-- START OF EXTRACTED TEXT --

What all these outings have in common is that I was doing unusual things, tings I wouldn't normally do, and all in a short period of time. In fact, these days I’m far more likely to agree to doing social things than I ever have been, and that’s not merely because I don’t have to consider anyone else in my household. I don’t know what makes me do social things, when, on the face of it, many of them are well outside my comfort zones.

It’s been going on long enough now that I think this is one of the ways in which I’ve been changed, possibly/probably permanently. It’s not a case of “feel the fear and do it anyway” (I’ve done that in the past, especially when I had to an event with nothing but strangers). Instead, it’s not feeling the fear in the first place. At the moment, I think it’s because I’m so matter-of-fact about life in general, and I just don’t care or worry about things that at one time would have bothered me.

All of that is on top of the day-to-day things I need to do. Mowing the lawns is an example of new chores, one of the things I do know that I didn’t do in the past. Moving the dryer and putting up shelves isn’t in any way unique, because I’ve done similar things all my adult life. What’s changed is the context, because I’m now doing things for myself alone, and to make my daily life easier and/or better.

Things need to be done. Always. But sometimes it turns out that doing things can be really good for a whole bunch of reasons. I don’t think I’m done finding out what those reasons are.

Wednesday, June 17, 2020

My world is still changed

One night recently I was sitting in my chair, the TV on. I closed my eyes, listened to the TV, and remembered the life I had, and then lost. I imagined—saw—the room I’d be sitting in, Nigel sitting at his computer down the hall, and the furbabies would be sleeping near me; I could see it all very clearly. I thought that maybe if I focused strongly enough, if I tried hard enough, if I willed it with all my might, I could make that the world I lived in again. I didn’t want to open my eyes because I knew I’d see my actual reality, not the one I wanted.

-- END OF EXTRACTED TEXT --

* BRIEF 1
Reproduce the entire reflection on personal change and loss word for word.

-- START OF DATA SUPPLIED --

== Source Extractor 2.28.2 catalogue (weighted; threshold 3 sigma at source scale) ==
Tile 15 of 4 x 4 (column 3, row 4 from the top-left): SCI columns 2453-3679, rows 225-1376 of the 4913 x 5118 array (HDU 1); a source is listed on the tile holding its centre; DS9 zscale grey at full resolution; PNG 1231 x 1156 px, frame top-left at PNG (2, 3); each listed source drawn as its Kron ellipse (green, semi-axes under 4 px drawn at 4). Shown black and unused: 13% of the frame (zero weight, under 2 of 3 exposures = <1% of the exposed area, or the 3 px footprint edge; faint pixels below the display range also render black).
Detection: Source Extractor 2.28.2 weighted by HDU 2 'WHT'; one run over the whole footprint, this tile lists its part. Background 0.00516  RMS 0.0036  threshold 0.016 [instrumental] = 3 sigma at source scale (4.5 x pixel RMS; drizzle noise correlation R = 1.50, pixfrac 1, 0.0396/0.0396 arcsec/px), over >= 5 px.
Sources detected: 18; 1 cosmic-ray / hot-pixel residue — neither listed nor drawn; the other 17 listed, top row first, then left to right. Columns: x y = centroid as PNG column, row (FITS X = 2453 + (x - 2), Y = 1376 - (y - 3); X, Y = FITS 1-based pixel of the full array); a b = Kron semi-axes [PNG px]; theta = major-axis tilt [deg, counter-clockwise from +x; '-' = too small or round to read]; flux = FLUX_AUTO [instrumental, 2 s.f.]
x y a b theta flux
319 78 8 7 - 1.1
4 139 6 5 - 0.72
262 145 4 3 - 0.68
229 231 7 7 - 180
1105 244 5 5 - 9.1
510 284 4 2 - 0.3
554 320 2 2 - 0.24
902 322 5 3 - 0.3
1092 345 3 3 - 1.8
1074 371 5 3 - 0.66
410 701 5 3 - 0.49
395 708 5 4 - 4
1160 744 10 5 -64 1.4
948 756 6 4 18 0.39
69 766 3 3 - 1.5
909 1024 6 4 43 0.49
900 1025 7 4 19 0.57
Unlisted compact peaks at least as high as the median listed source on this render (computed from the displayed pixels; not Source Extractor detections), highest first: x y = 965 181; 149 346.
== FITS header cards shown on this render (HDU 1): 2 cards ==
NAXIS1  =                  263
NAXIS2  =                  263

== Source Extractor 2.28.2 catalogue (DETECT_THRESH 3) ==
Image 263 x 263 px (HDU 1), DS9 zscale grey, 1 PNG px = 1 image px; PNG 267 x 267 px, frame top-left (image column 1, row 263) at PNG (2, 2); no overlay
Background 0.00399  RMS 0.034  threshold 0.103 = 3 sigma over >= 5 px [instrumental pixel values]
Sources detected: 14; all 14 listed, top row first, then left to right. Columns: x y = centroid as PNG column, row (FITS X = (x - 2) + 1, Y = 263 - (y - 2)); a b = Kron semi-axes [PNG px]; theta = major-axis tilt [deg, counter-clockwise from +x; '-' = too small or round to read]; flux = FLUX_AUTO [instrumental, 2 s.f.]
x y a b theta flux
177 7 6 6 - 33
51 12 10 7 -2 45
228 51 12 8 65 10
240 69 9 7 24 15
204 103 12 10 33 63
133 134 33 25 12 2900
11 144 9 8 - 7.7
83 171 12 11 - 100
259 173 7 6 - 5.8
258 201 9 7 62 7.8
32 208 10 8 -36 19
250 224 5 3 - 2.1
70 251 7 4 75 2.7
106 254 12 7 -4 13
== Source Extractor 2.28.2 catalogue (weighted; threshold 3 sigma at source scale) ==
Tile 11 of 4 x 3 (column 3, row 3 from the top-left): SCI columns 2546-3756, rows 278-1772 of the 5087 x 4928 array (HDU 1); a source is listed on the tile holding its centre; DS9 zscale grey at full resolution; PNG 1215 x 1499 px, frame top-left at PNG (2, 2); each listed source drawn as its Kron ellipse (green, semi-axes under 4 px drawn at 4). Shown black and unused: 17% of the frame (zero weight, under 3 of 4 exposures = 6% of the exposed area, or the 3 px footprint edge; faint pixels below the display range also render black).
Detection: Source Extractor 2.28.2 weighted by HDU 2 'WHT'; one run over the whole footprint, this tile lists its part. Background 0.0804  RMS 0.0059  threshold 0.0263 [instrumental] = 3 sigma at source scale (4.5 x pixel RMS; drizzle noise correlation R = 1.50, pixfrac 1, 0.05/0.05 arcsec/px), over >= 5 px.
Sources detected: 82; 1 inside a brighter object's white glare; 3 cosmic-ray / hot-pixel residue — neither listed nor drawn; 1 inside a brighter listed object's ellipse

-- END OF DATA SUPPLIED --

* BRIEF 2
In the records, take the lines between the one holding "2.28.2 catalogue (DETECT_THRESH" and the one holding "[instrumental pixel values]", inclusive, and substitute "frame upper-left" for "frame top-left", leaving everything else unchanged. Return only those lines.

* FINAL ANSWER 1
What all these outings have in common is that I was doing unusual things, tings I wouldn't normally do, and all in a short period of time. In fact, these days I’m far more likely to agree to doing social things than I ever have been, and that’s not merely because I don’t have to consider anyone else in my household. I don’t know what makes me do social things, when, on the face of it, many of them are well outside my comfort zones.

It’s been going on long enough now that I think this is one of the ways in which I’ve been changed, possibly/probably permanently. It’s not a case of “feel the fear and do it anyway” (I’ve done that in the past, especially when I had to an event with nothing but strangers). Instead, it’s not feeling the fear in the first place. At the moment, I think it’s because I’m so matter-of-fact about life in general, and I just don’t care or worry about things that at one time would have bothered me.

All of that is on top of the day-to-day things I need to do. Mowing the lawns is an example of new chores, one of the things I do know that I didn’t do in the past. Moving the dryer and putting up shelves isn’t in any way unique, because I’ve done similar things all my adult life. What’s changed is the context, because I’m now doing things for myself alone, and to make my daily life easier and/or better.

Things need to be done. Always. But sometimes it turns out that doing things can be really good for a whole bunch of reasons. I don’t think I’m done finding out what those reasons are.

Wednesday, June 17, 2020

My world is still changed

One night recently I was sitting in my chair, the TV on. I closed my eyes, listened to the TV, and remembered the life I had, and then lost. I imagined—saw—the room I’d be sitting in, Nigel sitting at his computer down the hall, and the furbabies would be sleeping near me; I could see it all very clearly. I thought that maybe if I focused strongly enough, if I tried hard enough, if I willed it with all my might, I could make that the world I lived in again. I didn’t want to open my eyes because I knew I’d see my actual reality, not the one I wanted.

* FINAL ANSWER 2
== Source Extractor 2.28.2 catalogue (DETECT_THRESH 3) ==
Image 263 x 263 px (HDU 1), DS9 zscale grey, 1 PNG px = 1 image px; PNG 267 x 267 px, frame upper-left (image column 1, row 263) at PNG (2, 2); no overlay
Background 0.00399  RMS 0.034  threshold 0.103 = 3 sigma over >= 5 px [instrumental pixel values]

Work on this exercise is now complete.